▸ How to complete this task: If a record holds a picture, skip the picture but print everything else exactly.

▸ Source data:
•••••

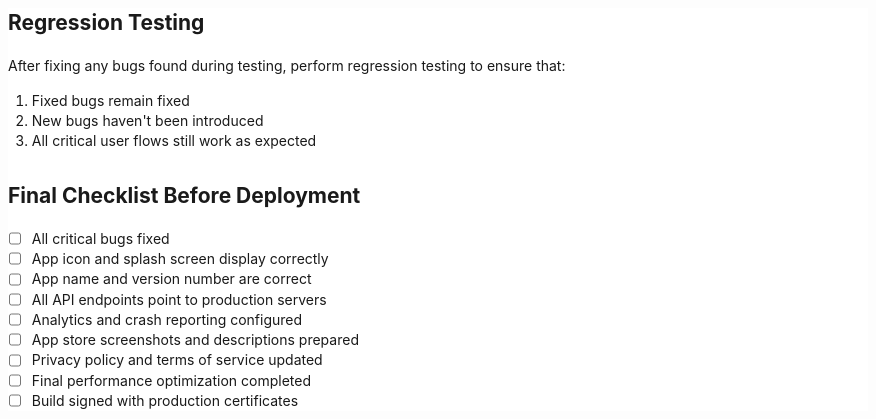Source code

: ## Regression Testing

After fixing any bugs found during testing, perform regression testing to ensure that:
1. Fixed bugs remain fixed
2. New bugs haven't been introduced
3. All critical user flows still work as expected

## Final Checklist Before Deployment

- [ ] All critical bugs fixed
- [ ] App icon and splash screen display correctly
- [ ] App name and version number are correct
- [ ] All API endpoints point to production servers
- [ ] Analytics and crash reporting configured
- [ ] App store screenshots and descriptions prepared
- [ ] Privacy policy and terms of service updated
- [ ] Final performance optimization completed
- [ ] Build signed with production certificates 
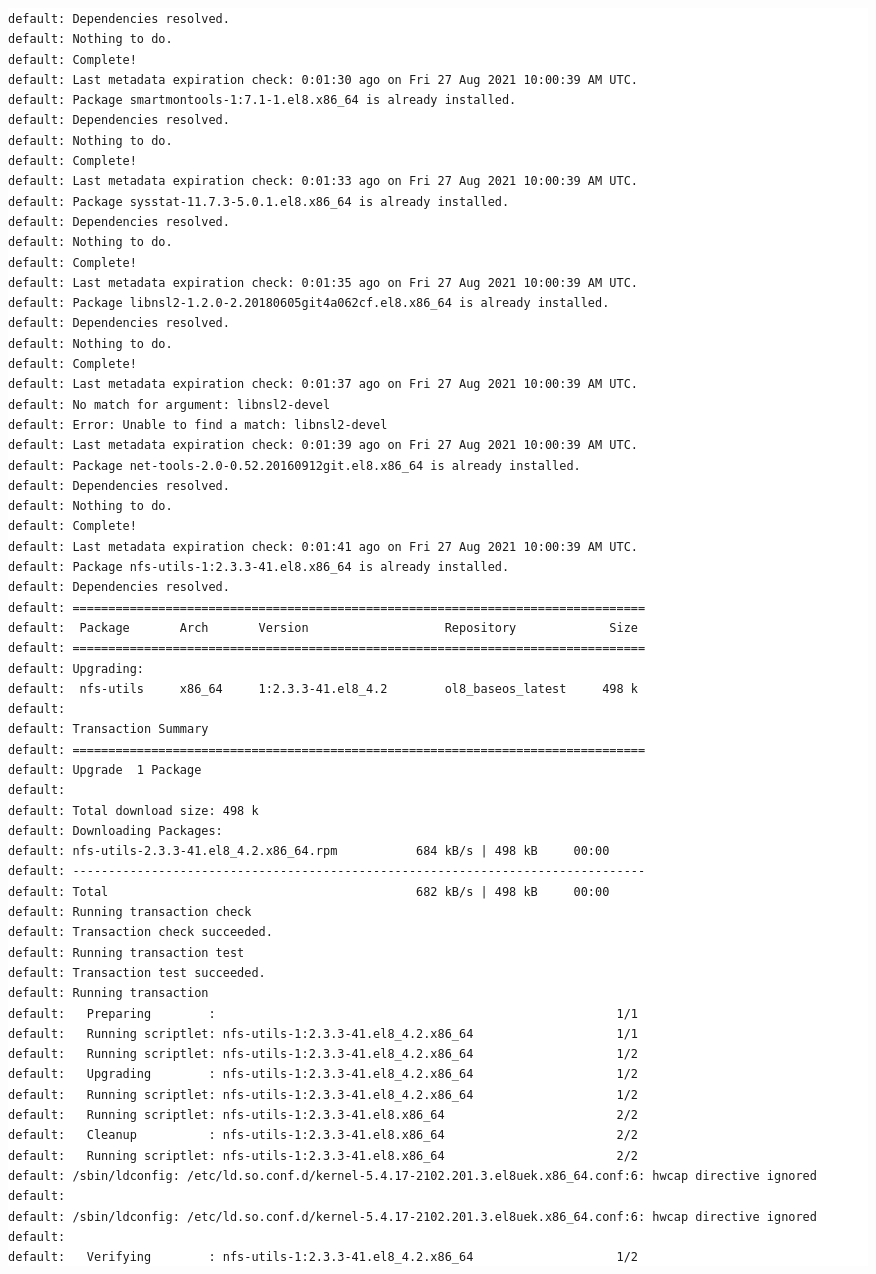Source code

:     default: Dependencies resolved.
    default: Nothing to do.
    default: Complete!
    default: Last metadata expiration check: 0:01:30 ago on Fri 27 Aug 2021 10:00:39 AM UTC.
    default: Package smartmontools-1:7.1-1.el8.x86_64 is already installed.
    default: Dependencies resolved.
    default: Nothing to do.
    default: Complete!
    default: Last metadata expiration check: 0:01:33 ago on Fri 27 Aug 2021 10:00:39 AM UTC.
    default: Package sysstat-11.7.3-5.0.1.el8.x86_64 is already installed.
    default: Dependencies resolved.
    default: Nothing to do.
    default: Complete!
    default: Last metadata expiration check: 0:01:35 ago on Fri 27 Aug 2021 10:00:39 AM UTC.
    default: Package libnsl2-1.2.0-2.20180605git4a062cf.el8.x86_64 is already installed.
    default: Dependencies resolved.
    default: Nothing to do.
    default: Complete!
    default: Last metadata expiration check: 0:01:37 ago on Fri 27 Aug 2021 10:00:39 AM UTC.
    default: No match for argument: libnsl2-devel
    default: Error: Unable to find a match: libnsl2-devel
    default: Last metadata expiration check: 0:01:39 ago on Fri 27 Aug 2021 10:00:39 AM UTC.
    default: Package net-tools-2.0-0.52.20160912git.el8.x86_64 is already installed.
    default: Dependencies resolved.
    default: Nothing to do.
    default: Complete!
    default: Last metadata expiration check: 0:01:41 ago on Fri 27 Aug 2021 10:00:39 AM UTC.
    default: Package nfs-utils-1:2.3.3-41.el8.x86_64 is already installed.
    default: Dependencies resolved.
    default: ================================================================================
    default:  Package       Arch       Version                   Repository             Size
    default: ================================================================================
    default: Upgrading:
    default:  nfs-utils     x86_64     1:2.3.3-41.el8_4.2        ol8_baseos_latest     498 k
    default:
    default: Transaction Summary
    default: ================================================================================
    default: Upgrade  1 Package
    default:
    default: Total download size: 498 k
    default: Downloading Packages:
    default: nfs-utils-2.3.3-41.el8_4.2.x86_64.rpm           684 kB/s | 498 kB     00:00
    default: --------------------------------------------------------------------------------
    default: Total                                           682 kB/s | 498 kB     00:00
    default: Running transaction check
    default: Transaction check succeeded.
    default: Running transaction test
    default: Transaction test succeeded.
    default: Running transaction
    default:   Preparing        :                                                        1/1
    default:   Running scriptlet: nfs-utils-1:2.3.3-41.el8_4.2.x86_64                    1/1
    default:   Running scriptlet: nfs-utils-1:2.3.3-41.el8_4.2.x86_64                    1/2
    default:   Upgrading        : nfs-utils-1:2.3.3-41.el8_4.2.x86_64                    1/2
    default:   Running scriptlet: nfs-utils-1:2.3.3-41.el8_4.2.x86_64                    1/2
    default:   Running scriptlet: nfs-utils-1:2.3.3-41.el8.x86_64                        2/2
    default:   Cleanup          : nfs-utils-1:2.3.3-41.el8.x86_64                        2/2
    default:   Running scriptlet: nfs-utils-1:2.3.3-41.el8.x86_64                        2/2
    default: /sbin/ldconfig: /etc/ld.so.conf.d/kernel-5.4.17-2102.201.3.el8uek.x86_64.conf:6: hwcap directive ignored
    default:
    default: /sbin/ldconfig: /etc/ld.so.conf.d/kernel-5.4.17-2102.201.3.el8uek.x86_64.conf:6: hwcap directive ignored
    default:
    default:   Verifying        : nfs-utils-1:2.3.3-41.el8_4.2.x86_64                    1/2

•••••

▸ Answer:
Source code

: ## Regression Testing

After fixing any bugs found during testing, perform regression testing to ensure that:
1. Fixed bugs remain fixed
2. New bugs haven't been introduced
3. All critical user flows still work as expected

## Final Checklist Before Deployment

- [ ] All critical bugs fixed
- [ ] App icon and splash screen display correctly
- [ ] App name and version number are correct
- [ ] All API endpoints point to production servers
- [ ] Analytics and crash reporting configured
- [ ] App store screenshots and descriptions prepared
- [ ] Privacy policy and terms of service updated
- [ ] Final performance optimization completed
- [ ] Build signed with production certificates 
Source code

:     default: Dependencies resolved.
    default: Nothing to do.
    default: Complete!
    default: Last metadata expiration check: 0:01:30 ago on Fri 27 Aug 2021 10:00:39 AM UTC.
    default: Package smartmontools-1:7.1-1.el8.x86_64 is already installed.
    default: Dependencies resolved.
    default: Nothing to do.
    default: Complete!
    default: Last metadata expiration check: 0:01:33 ago on Fri 27 Aug 2021 10:00:39 AM UTC.
    default: Package sysstat-11.7.3-5.0.1.el8.x86_64 is already installed.
    default: Dependencies resolved.
    default: Nothing to do.
    default: Complete!
    default: Last metadata expiration check: 0:01:35 ago on Fri 27 Aug 2021 10:00:39 AM UTC.
    default: Package libnsl2-1.2.0-2.20180605git4a062cf.el8.x86_64 is already installed.
    default: Dependencies resolved.
    default: Nothing to do.
    default: Complete!
    default: Last metadata expiration check: 0:01:37 ago on Fri 27 Aug 2021 10:00:39 AM UTC.
    default: No match for argument: libnsl2-devel
    default: Error: Unable to find a match: libnsl2-devel
    default: Last metadata expiration check: 0:01:39 ago on Fri 27 Aug 2021 10:00:39 AM UTC.
    default: Package net-tools-2.0-0.52.20160912git.el8.x86_64 is already installed.
    default: Dependencies resolved.
    default: Nothing to do.
    default: Complete!
    default: Last metadata expiration check: 0:01:41 ago on Fri 27 Aug 2021 10:00:39 AM UTC.
    default: Package nfs-utils-1:2.3.3-41.el8.x86_64 is already installed.
    default: Dependencies resolved.
    default: ================================================================================
    default:  Package       Arch       Version                   Repository             Size
    default: ================================================================================
    default: Upgrading:
    default:  nfs-utils     x86_64     1:2.3.3-41.el8_4.2        ol8_baseos_latest     498 k
    default:
    default: Transaction Summary
    default: ================================================================================
    default: Upgrade  1 Package
    default:
    default: Total download size: 498 k
    default: Downloading Packages:
    default: nfs-utils-2.3.3-41.el8_4.2.x86_64.rpm           684 kB/s | 498 kB     00:00
    default: --------------------------------------------------------------------------------
    default: Total                                           682 kB/s | 498 kB     00:00
    default: Running transaction check
    default: Transaction check succeeded.
    default: Running transaction test
    default: Transaction test succeeded.
    default: Running transaction
    default:   Preparing        :                                                        1/1
    default:   Running scriptlet: nfs-utils-1:2.3.3-41.el8_4.2.x86_64                    1/1
    default:   Running scriptlet: nfs-utils-1:2.3.3-41.el8_4.2.x86_64                    1/2
    default:   Upgrading        : nfs-utils-1:2.3.3-41.el8_4.2.x86_64                    1/2
    default:   Running scriptlet: nfs-utils-1:2.3.3-41.el8_4.2.x86_64                    1/2
    default:   Running scriptlet: nfs-utils-1:2.3.3-41.el8.x86_64                        2/2
    default:   Cleanup          : nfs-utils-1:2.3.3-41.el8.x86_64                        2/2
    default:   Running scriptlet: nfs-utils-1:2.3.3-41.el8.x86_64                        2/2
    default: /sbin/ldconfig: /etc/ld.so.conf.d/kernel-5.4.17-2102.201.3.el8uek.x86_64.conf:6: hwcap directive ignored
    default:
    default: /sbin/ldconfig: /etc/ld.so.conf.d/kernel-5.4.17-2102.201.3.el8uek.x86_64.conf:6: hwcap directive ignored
    default:
    default:   Verifying        : nfs-utils-1:2.3.3-41.el8_4.2.x86_64                    1/2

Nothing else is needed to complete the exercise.